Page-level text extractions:
• • • •
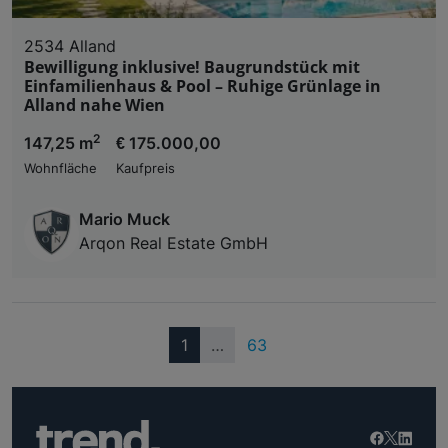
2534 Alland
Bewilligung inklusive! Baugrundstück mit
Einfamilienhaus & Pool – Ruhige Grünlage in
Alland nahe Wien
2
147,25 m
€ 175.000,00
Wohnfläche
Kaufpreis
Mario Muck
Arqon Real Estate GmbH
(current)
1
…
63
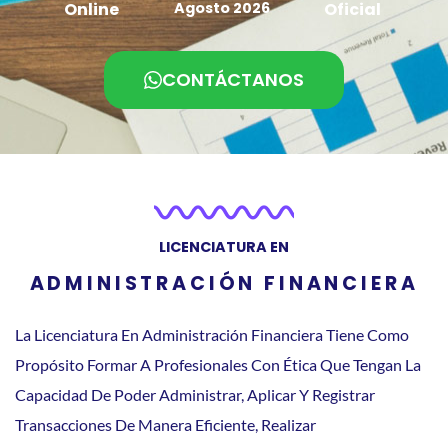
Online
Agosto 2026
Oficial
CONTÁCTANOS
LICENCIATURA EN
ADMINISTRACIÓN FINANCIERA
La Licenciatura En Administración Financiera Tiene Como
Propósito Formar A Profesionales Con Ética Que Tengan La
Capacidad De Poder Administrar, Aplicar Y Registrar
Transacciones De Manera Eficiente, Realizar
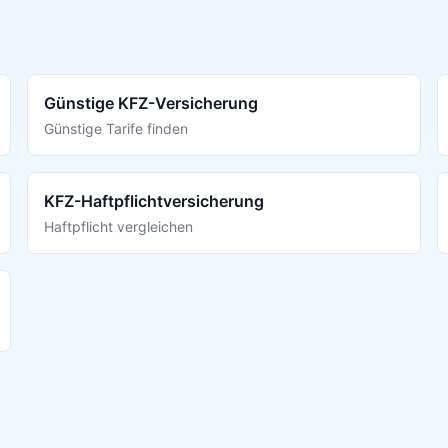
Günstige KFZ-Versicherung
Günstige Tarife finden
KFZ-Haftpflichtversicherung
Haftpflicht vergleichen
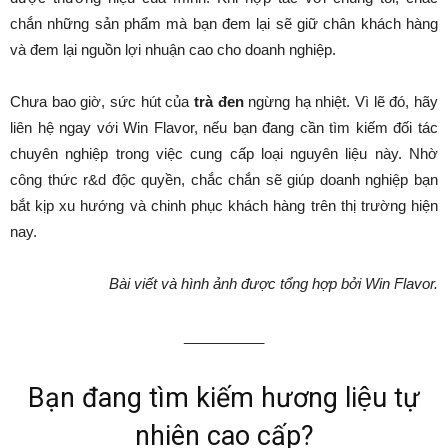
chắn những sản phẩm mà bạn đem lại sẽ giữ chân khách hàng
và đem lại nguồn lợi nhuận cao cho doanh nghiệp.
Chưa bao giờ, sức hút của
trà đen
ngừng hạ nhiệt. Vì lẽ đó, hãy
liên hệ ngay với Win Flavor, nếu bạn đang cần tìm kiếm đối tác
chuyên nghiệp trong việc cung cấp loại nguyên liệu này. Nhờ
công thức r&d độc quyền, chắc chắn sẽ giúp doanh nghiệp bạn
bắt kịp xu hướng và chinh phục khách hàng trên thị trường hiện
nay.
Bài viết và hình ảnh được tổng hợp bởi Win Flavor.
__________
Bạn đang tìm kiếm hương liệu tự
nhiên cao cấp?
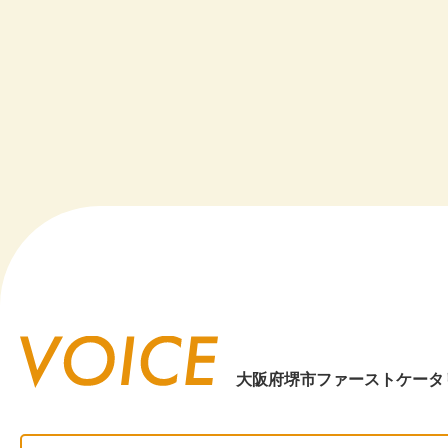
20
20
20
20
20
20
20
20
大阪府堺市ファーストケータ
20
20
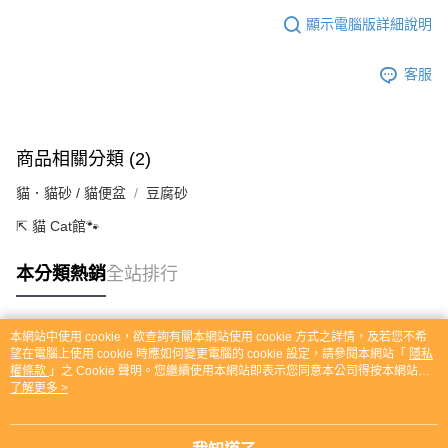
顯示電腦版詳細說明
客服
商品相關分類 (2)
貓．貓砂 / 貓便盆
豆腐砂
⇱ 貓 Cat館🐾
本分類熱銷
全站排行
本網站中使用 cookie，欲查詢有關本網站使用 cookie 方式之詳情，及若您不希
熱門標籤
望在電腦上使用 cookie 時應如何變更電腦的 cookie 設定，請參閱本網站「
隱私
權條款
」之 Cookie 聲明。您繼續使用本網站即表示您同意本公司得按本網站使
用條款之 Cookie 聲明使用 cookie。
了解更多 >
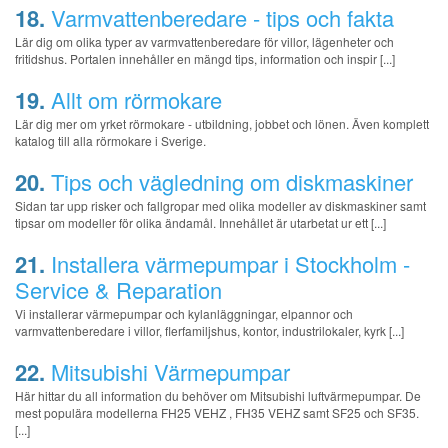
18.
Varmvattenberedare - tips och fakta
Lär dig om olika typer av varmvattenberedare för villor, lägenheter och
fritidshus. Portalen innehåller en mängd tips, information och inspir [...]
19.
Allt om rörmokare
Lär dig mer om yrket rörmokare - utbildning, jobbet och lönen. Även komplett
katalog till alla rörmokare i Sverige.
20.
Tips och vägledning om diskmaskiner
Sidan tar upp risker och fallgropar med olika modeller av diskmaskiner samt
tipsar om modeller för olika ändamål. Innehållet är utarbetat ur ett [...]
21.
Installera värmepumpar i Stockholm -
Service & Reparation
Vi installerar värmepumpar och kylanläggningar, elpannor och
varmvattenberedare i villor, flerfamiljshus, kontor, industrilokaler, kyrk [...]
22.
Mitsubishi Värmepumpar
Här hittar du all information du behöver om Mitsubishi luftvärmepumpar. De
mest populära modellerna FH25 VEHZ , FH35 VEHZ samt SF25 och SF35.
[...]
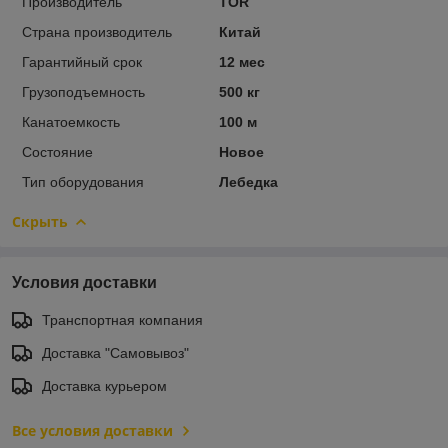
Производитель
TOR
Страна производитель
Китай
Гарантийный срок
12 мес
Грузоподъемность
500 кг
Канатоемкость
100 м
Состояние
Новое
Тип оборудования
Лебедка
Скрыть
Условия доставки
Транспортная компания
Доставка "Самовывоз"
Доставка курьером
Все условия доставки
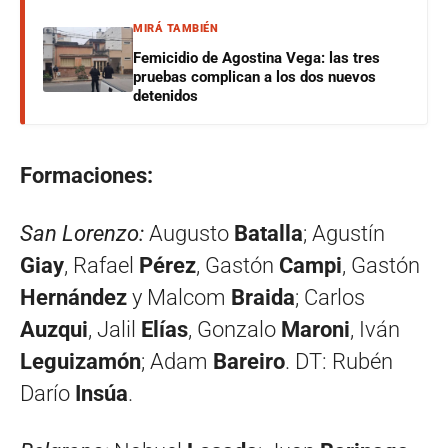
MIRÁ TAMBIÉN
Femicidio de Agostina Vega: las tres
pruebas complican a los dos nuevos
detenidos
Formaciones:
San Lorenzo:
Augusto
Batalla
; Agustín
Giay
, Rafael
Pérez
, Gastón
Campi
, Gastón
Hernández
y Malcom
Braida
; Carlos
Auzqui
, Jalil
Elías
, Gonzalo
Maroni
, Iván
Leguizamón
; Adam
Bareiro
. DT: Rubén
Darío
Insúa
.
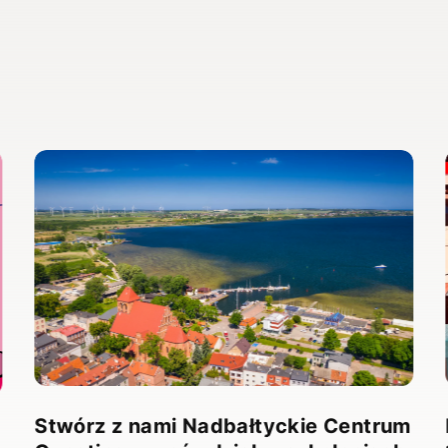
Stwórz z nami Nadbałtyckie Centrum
• • • •
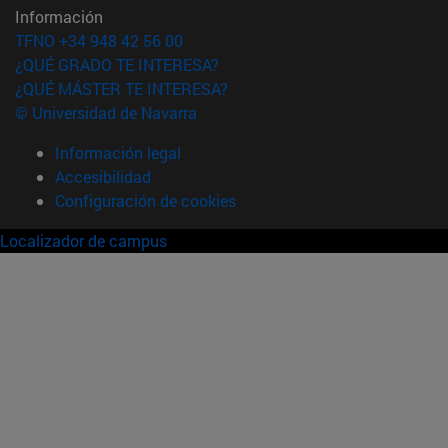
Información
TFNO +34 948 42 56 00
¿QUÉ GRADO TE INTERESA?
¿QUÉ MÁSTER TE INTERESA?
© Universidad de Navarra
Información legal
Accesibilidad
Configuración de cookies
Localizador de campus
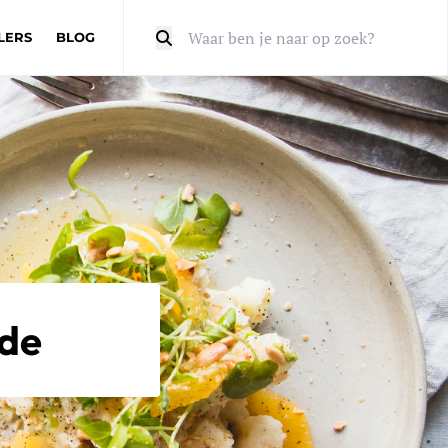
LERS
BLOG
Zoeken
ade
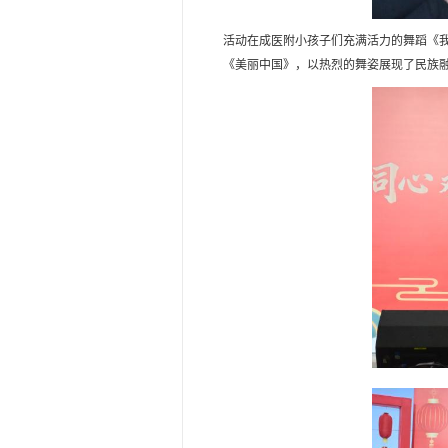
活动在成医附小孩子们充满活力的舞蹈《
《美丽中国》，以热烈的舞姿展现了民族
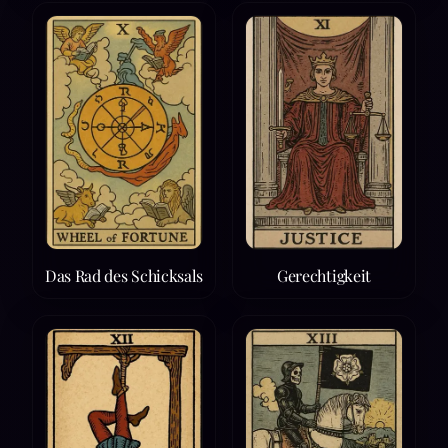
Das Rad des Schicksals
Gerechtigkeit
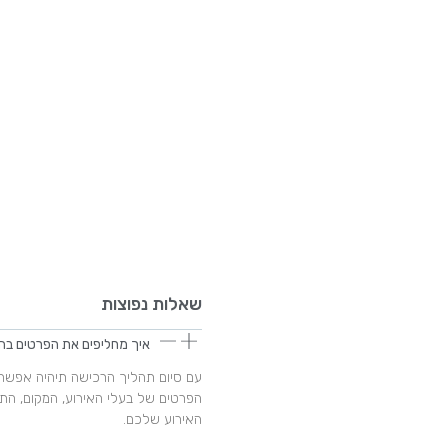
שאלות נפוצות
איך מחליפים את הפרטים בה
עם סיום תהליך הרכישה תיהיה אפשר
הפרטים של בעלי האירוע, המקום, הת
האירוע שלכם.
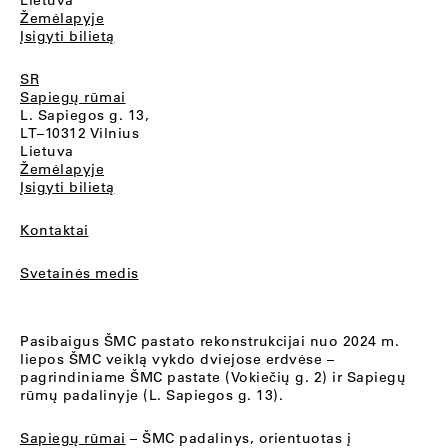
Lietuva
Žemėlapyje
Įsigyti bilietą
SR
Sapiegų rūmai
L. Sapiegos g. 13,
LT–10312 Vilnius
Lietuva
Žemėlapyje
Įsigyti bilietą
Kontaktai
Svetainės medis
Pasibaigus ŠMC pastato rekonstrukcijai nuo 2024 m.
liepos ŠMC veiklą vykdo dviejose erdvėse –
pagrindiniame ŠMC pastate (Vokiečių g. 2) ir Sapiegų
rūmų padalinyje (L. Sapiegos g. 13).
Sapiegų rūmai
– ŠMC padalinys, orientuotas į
• • • •
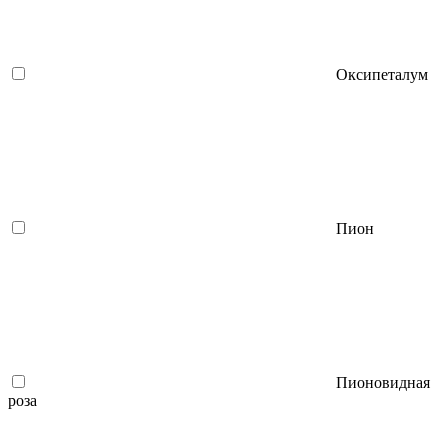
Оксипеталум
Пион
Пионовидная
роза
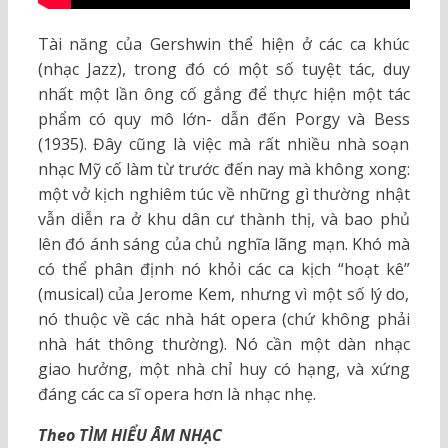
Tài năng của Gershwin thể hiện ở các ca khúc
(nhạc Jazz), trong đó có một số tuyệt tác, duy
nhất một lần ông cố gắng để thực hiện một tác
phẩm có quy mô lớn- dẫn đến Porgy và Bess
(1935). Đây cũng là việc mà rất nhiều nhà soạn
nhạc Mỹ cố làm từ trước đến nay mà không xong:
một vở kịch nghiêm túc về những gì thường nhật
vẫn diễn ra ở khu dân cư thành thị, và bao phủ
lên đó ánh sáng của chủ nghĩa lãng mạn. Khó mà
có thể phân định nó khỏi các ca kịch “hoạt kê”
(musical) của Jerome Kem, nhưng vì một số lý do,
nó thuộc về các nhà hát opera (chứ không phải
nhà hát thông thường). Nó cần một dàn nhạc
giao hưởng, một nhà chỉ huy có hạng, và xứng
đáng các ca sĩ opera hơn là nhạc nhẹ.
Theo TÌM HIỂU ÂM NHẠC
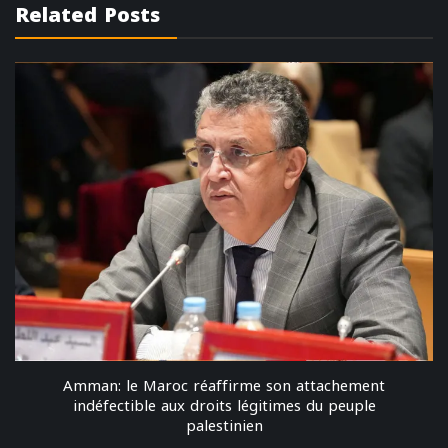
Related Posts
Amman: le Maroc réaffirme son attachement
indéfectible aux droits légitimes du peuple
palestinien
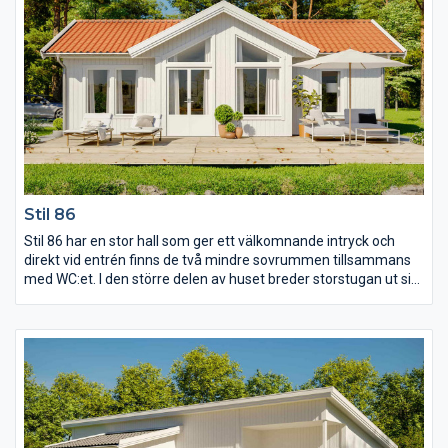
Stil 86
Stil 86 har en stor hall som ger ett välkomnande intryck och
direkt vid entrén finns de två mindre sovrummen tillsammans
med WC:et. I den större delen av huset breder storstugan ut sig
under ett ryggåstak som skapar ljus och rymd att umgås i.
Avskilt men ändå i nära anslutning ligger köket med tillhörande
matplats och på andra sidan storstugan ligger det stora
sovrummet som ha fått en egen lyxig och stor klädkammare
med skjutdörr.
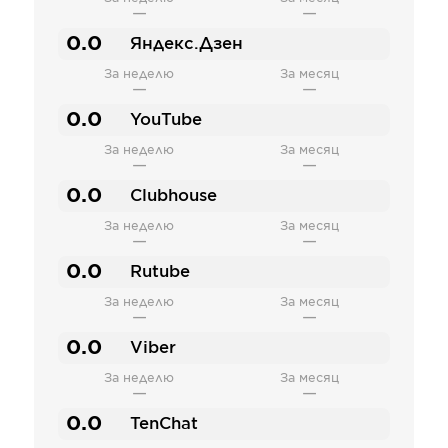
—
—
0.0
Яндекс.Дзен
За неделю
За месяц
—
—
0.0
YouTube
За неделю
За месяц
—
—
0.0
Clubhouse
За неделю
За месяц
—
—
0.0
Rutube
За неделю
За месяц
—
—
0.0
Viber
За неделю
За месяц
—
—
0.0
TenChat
• • • •
**EXERCISE DIRECTIONS**
Repeat exactly the lines above, from the line that contains "MIRÁ TAMBIÉN" down through the line that contains "Stwórz z nami Nadbałtyckie Centrum". Include both of those lines and none of the pictures.

**FINAL ANSWER**
MIRÁ TAMBIÉN
Femicidio de Agostina Vega: las tres
pruebas complican a los dos nuevos
detenidos
Formaciones:
San Lorenzo:
Augusto
Batalla
; Agustín
Giay
, Rafael
Pérez
, Gastón
Campi
, Gastón
Hernández
y Malcom
Braida
; Carlos
Auzqui
, Jalil
Elías
, Gonzalo
Maroni
, Iván
Leguizamón
; Adam
Bareiro
. DT: Rubén
Darío
Insúa
.
Stwórz z nami Nadbałtyckie Centrum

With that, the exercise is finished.